Bill is right to say that both sides are very angry. They are convinced that their views are the correct ones–the only possible correct views, which should be obvious to everyone. They are angry that they cannot impose their world view on everyone, and they feel the need to do so. They need to be in control. They need the world to be under control.

While Bill is mainly talking about New Atheism and the more extreme fundamentalism, I see the same dynamics in many discussions where the extremes are not so extreme as authority of science alone versus authority of an inerrant, literal Bible alone. There is no dialogue, because there is a desperate need to be in control that, faced with opposition, produces fear and anger. Their fear pushes people into extreme, undefensible positions; the unspoken, sometimes unrecognized presuppositions that underlie their stances are not universally shared by others. Since there can be no dialogue, too often one or more sides demonizes the other.

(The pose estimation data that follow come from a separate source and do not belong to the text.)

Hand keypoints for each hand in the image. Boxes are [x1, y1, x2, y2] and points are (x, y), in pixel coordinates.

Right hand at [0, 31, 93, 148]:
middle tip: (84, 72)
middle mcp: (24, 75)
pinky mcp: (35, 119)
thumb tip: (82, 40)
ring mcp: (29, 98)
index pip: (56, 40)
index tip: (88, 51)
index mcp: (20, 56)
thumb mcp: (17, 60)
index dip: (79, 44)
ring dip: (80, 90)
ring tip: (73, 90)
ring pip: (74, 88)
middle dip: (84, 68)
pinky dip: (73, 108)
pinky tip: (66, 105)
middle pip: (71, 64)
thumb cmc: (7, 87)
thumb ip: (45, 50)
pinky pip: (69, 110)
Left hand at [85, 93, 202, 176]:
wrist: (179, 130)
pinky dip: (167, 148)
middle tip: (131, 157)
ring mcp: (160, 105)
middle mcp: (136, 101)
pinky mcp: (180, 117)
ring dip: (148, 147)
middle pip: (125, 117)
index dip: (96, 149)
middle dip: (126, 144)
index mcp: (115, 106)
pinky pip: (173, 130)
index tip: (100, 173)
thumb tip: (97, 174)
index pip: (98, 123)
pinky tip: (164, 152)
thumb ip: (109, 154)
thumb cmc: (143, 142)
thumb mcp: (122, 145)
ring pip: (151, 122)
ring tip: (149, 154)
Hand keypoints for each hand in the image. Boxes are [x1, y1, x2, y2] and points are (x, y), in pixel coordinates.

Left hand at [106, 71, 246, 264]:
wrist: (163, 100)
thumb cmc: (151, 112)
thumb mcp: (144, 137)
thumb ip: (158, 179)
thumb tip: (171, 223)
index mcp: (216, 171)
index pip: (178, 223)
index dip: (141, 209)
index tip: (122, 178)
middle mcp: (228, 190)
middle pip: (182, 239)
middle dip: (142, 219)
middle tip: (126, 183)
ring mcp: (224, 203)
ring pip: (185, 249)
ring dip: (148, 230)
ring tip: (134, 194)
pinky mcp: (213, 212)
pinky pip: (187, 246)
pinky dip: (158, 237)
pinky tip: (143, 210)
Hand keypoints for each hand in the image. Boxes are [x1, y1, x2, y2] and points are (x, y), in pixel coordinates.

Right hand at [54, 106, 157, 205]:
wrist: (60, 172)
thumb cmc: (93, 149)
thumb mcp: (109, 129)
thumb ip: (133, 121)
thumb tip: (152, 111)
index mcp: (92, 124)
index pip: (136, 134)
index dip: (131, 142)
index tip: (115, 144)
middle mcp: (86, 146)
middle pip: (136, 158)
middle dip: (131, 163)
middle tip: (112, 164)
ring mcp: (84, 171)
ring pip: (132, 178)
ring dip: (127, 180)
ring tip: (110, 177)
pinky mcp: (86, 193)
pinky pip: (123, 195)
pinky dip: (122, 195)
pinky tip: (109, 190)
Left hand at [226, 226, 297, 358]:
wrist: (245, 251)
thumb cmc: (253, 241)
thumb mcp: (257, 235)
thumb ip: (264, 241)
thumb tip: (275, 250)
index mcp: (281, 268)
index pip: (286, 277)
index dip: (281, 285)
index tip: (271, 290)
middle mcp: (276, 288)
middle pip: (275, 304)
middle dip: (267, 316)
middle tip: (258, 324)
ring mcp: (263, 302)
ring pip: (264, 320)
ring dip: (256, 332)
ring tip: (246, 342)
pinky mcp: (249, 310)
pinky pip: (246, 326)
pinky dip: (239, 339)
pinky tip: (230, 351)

Bill’s closing is a good summary of what I have witnessed happening in several venues where people with diverse religious views meet.

“So in the end, fundamentalism and the New Atheism are mirror images of each other, sharing deep structural and epistemological parallels. Both are attempts to recreate meaning for a world that they perceive as having lost is way. Both are screams of rage against those that do not conform to their one-dimensional thought. And both are expressions of a will to power that masks its own nihilism through eagerness to enforce its moral values.”

“Will to power” is the key to the dynamics I have observed all too often. We feel so easily threatened, too unwilling to risk, too unwilling to not know! How much are we willing to pay for certainty? Is it ever possible to attain it?